The bill follows months of discussions between lawmakers, after Senator Joe Manchin voted against the Build Back Better bill.
— Pippa Stevens
Apple shares higher in premarket
Apple shares were in the green following a report from Bloomberg News that the iPhone maker still expected to produce about the same number of smartphones this year as last year. It’s also telling suppliers to make about the same amount of the latest generation iPhones this year as in 2021, according to the report.
If true it would counter concerns about a global economic slowdown impacting iPhone demand. Apple shares are down just 5% this year following a 30% rally of its June low. The shares were last up about 0.2% in premarket trading.
U.K. economy contracts in the second quarter as cost-of-living crisis bites
European markets cautiously higher as investors track data, monetary policy path
European markets were slightly higher on Friday, with investors charting the course for monetary policy and economic growth.
The pan-European Stoxx 600 nudged 0.4% higher in early trade, with travel and leisure stocks climbing 2.7% as most sectors and major bourses traded in positive territory. Tech stocks slid 0.4%.
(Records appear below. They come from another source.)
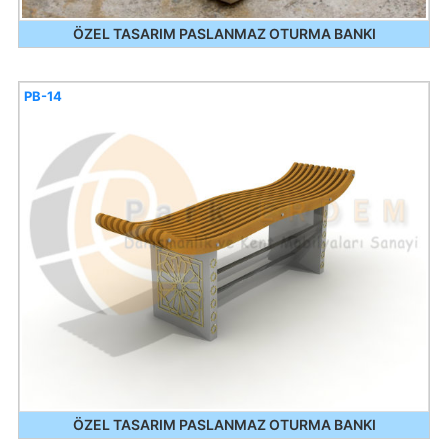
ÖZEL TASARIM PASLANMAZ OTURMA BANKI
PB-14
ÖZEL TASARIM PASLANMAZ OTURMA BANKI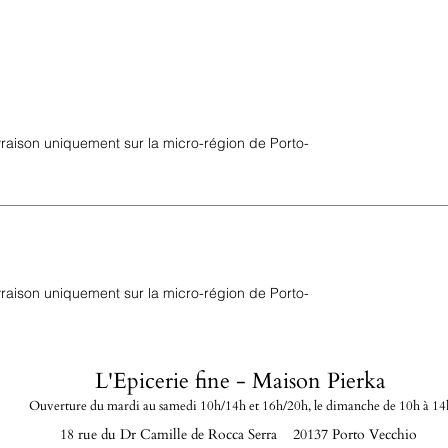
ivraison uniquement sur la micro-région de Porto-
ivraison uniquement sur la micro-région de Porto-
L'Epicerie fine - Maison Pierka
Ouverture du mardi
au samedi 10h/14h et 16h/20
h, le dimanche de 10h à 14
18 rue du Dr Camille de Rocca Serra 20137 Porto Vecchio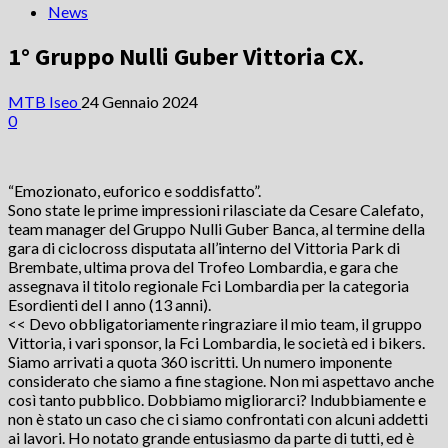
News
1° Gruppo Nulli Guber Vittoria CX.
MTB Iseo
24 Gennaio 2024
0
“Emozionato, euforico e soddisfatto”.
Sono state le prime impressioni rilasciate da Cesare Calefato,
team manager del Gruppo Nulli Guber Banca, al termine della
gara di ciclocross disputata all’interno del Vittoria Park di
Brembate, ultima prova del Trofeo Lombardia, e gara che
assegnava il titolo regionale Fci Lombardia per la categoria
Esordienti del I anno (13 anni).
<< Devo obbligatoriamente ringraziare il mio team, il gruppo
Vittoria, i vari sponsor, la Fci Lombardia, le società ed i bikers.
Siamo arrivati a quota 360 iscritti. Un numero imponente
considerato che siamo a fine stagione. Non mi aspettavo anche
così tanto pubblico. Dobbiamo migliorarci? Indubbiamente e
non è stato un caso che ci siamo confrontati con alcuni addetti
ai lavori. Ho notato grande entusiasmo da parte di tutti, ed è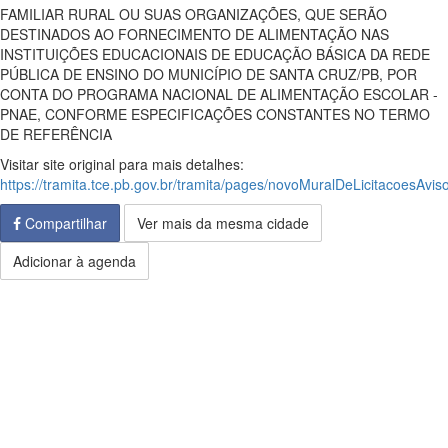
FAMILIAR RURAL OU SUAS ORGANIZAÇÕES, QUE SERÃO
DESTINADOS AO FORNECIMENTO DE ALIMENTAÇÃO NAS
INSTITUIÇÕES EDUCACIONAIS DE EDUCAÇÃO BÁSICA DA REDE
PÚBLICA DE ENSINO DO MUNICÍPIO DE SANTA CRUZ/PB, POR
CONTA DO PROGRAMA NACIONAL DE ALIMENTAÇÃO ESCOLAR -
PNAE, CONFORME ESPECIFICAÇÕES CONSTANTES NO TERMO
DE REFERÊNCIA
Visitar site original para mais detalhes:
https://tramita.tce.pb.gov.br/tramita/pages/novoMuralDeLicitacoesAviso
Compartilhar
Ver mais da mesma cidade
Adicionar à agenda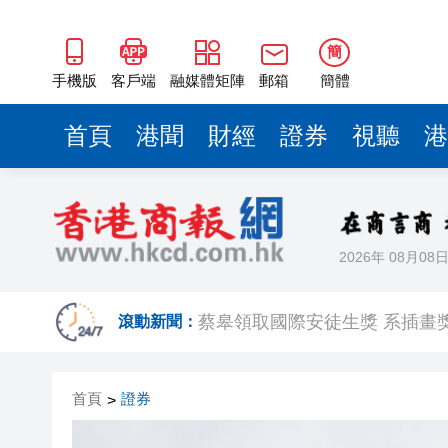
簡
手機版
客戶端
融媒體矩陣
郵箱
簡體
首頁
港聞
財經
證券
視聽
港
2026年 08月08
【港商時評】加強專業培訓 提
滾動新聞：
蔡皋領取國際安徒生獎 系插畫
1元投資8元跟投 資本乘數效應彰
首頁
證券
>
港股七翻身後26000點阻力較大
颱風「白海豚」強勢入東海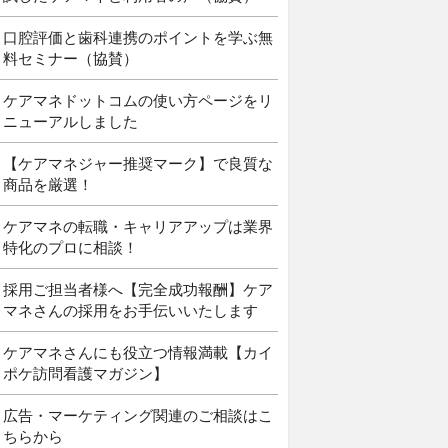
口腔評価と歯科連携のポイントを学ぶ無
料セミナー（協賛）
ケアマネドットコムの使い方ページをリ
ニューアルしました
【ケアマネジャー推奨マーク】で良質な
商品を厳選！
ケアマネの転職・キャリアアップは業界
特化のプロに相談！
採用ご担当者様へ【完全成功報酬】ケア
マネさんの採用をお手伝いいたします
ケアマネさんにも役立つ情報満載【カイ
ポケ訪問看護マガジン】
広告・マーケティング関連のご相談はこ
ちらから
The European blue chip index closed Thursday’s session in mixed territory, with European stocks having been guided throughout the week mostly by key data points out of the U.S. and a deluge of corporate earnings reports.
Investors in Europe are digesting a slew of economic data releases on Friday, including a preliminary U.K. second-quarter GDP reading, July inflation prints out of France, Spain and Italy, and euro zone industrial production for June.
– Elliot Smith
Tech investor names a ‘must own’ FAANG stock to buy the dip — and one to avoid
Tech stocks have staged something of a comeback recently, even if the tech-heavy Nasdaq dipped slightly Thursday.
The Nasdaq has rallied about 20% from its June low, while Apple and Netflix have soared around 30% and 50%, respectively, from their lows that same month.
Top investor Paul Meeks revealed his call on two FAANG stocks on CNBC Pro Talks — one, to buy the dip if it drops a bit further, as well as one to hold off on. CNBC Pro subscribers can read more here.
— Weizhen Tan
Major averages are on track for a week of gains
All the major averages are on course to close out the week higher as of Thursday’s close.
The Dow ended Thursday up 1.63% for the week, while the S&P 500 and Nasdaq Composite are up 1.5% and 0.97%, respectively.
For the S&P 500 it will be its first 4-week winning streak since November 2021.
All S&P 500 sectors also remain in positive territory, led by energy which is up more than 6%. Financials and materials have both gained more than 3% since the week began.
— Samantha Subin
Stock futures open slightly higher
Stock futures opened slightly higher on Thursday. Futures tied to the Dow Jones gained 0.13%, or 43 points, while S&P 500 and Nasdaq 100 futures rose 0.14% each.
— Samantha Subin
Illumina, Olo shares sink
Shares of Illumina and Olo cratered after hours after both companies shared disappointing guidance.
Illumina’s stock sank more than 18% after the healthcare company missed estimates on the top and bottom lines and cut its outlook for the full year. Olo shares slumped 27% as the restaurant tech company shares weak guidance for the full year and the current quarter.
— Samantha Subin
Rivian shares slip nearly 3%
The electric vehicle maker’s stock fell nearly 3% despite topping revenue estimates in the recent quarter.
Rivian posted a smaller-than-expected loss and reiterated its full-year delivery guidance but cut its forecast for the year, noting that investors should prepare for a bigger loss and lower capital expenditures ahead.
Shares of Rivian seesawed between slight gains and losses in after-hours trading as investors digested the report.